_Problem set_
(a) In the garage gym post, what solution does the author offer for all of your fitness problems?
(b) Please pick up the garage gym post after its final sentence and carry it forward.

Editor’s Note: This is a guest post from Jerred Moon.
Are you sick of all that is involved with getting in shape — with becoming stronger and fitter?
Training and getting in shape can be a chore at times, but is it really the training you don’t enjoy? With a little observation, or self-analysis, you may find the chore is often not the training itself. Of course, you may not love to exercise, but is it really that bad?
The worst part about fitness is all that comes with it: a long commute to the gym, crowds of people, occupied equipment, hygiene concerns, monthly fees, and much more. You have a job, family, and all of life’s chores and tasks to worry about. Who wants to start or end their day with what feels like another chore? A trip to the gym involves changing into appropriate clothes, driving, waiting, more driving…and the routine simply takes you from one climate-controlled box (work) to another (the gym) with your only chance for fresh air coming from walking across the parking lot. Not to mention that every day that you “just don’t feel like it” and decide to skip the gym, it costs you money!
Commercial gyms are designed for the masses — TVs, isolation machines, and a bunch of stuff you don’t really need. It may make you feel better to have “gone to the gym today” but wouldn’t you rather train effectively and efficiently?
Your head should be nodding at this point.
The solution to all of your fitness problems is a garage gym!

_Records shown_

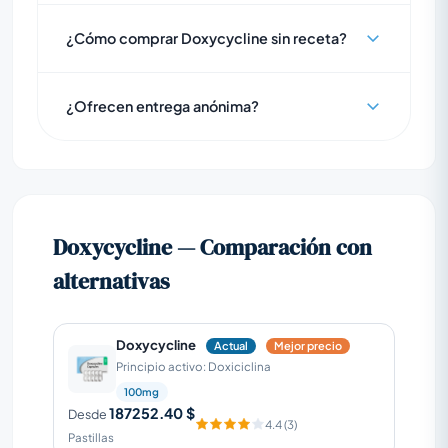
¿Cómo comprar Doxycycline sin receta?
¿Ofrecen entrega anónima?
Doxycycline — Comparación con
alternativas
Doxycycline
Actual
Mejor precio
Principio activo: Doxiciclina
100mg
187252.40 $
Desde
4.4 (3)
Pastillas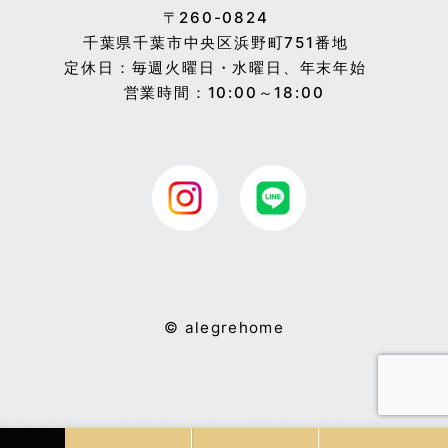
〒260-0824
千葉県千葉市中央区浜野町751番地
定休日：毎週火曜日・水曜日、年末年始
営業時間：10:00～18:00
© alegrehome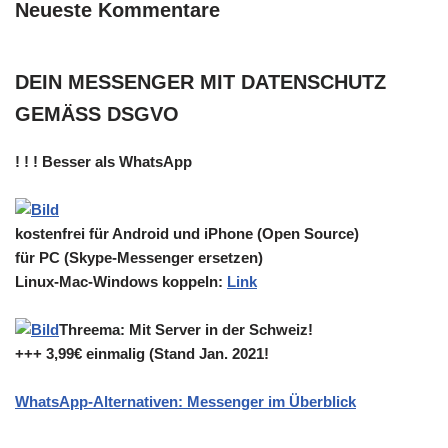
Neueste Kommentare
DEIN MESSENGER MIT DATENSCHUTZ
GEMÄSS DSGVO
! ! ! Besser als WhatsApp
kostenfrei für Android und iPhone (Open Source)
für PC (Skype-Messenger ersetzen)
Linux-Mac-Windows koppeln:
Link
Threema: Mit Server in der Schweiz!
+++ 3,99€ einmalig (Stand Jan. 2021!
WhatsApp-Alternativen: Messenger im Überblick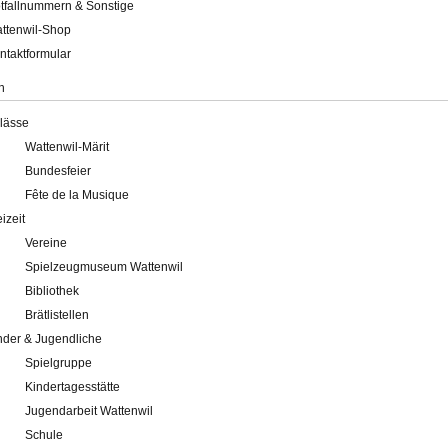
tfallnummern & Sonstige
ttenwil-Shop
ntaktformular
n
lässe
Wattenwil-Märit
Bundesfeier
Fête de la Musique
eizeit
Vereine
Spielzeugmuseum Wattenwil
Bibliothek
Brätlistellen
nder & Jugendliche
Spielgruppe
Kindertagesstätte
Jugendarbeit Wattenwil
Schule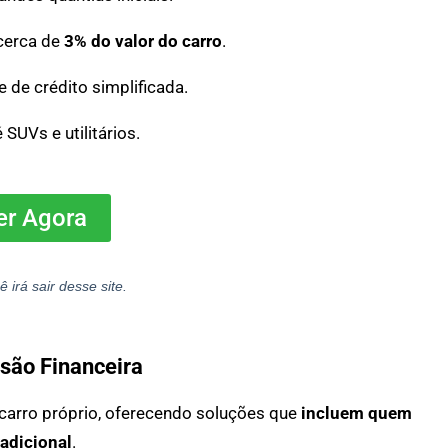
cerca de
3% do valor do carro
.
 de crédito simplificada.
UVs e utilitários.
er Agora
ê irá sair desse site.
usão Financeira
carro próprio, oferecendo soluções que
incluem quem
radicional
.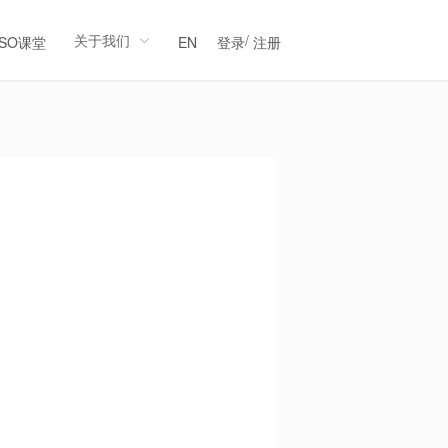
关于我们
/
LSO课堂
EN
登录
注册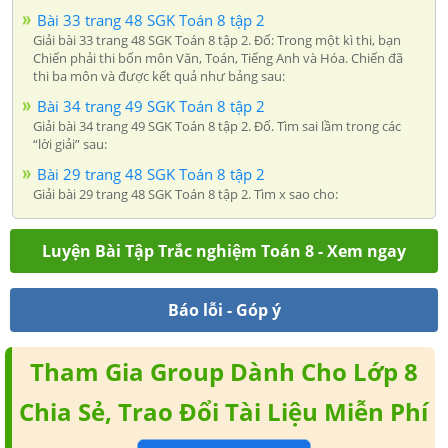
Bài 33 trang 48 SGK Toán 8 tập 2
Giải bài 33 trang 48 SGK Toán 8 tập 2. Đố: Trong một kì thi, bạn
Chiến phải thi bốn môn Văn, Toán, Tiếng Anh và Hóa. Chiến đã
thi ba môn và được kết quả như bảng sau:
Bài 34 trang 49 SGK Toán 8 tập 2
Giải bài 34 trang 49 SGK Toán 8 tập 2. Đố. Tìm sai lầm trong các
“lời giải” sau:
Bài 29 trang 48 SGK Toán 8 tập 2
Giải bài 29 trang 48 SGK Toán 8 tập 2. Tìm x sao cho:
Luyện Bài Tập Trắc nghiệm Toán 8 - Xem ngay
Báo lỗi - Góp ý
Tham Gia Group Dành Cho Lớp 8
Chia Sẻ, Trao Đổi Tài Liệu Miễn Phí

_Answers given_
(a) A garage gym.

(b)
Perhaps when you think of a garage gym, you think of Rocky Balboa chasing chickens and lifting logs. Or maybe you think of a version of your commercial gym stuffed in your garage.
The reality is somewhere in between. A garage gym can be an effective and efficient world-class training facility. It is built to suit your performance. Some of the fittest people in the world train in garage gyms regularly because they know the secret. Less equipment, fewer isolation exercises, less junk, but more efficient training.
The thought which will eventually cross your mind is, “I don’t have the money or time to make my own garage my gym.” While certainly not dirt cheap, you can do it for as little as $500, which is the equivalent of about a year and a half of the cheapest gym pass. If you use your garage gym for just two years, you will have made money on the investment. In addition, it only takes about two weeks to complete. And that’s if you take your time.
Are you convinced yet? Ready to start a garage gym? Let’s get started!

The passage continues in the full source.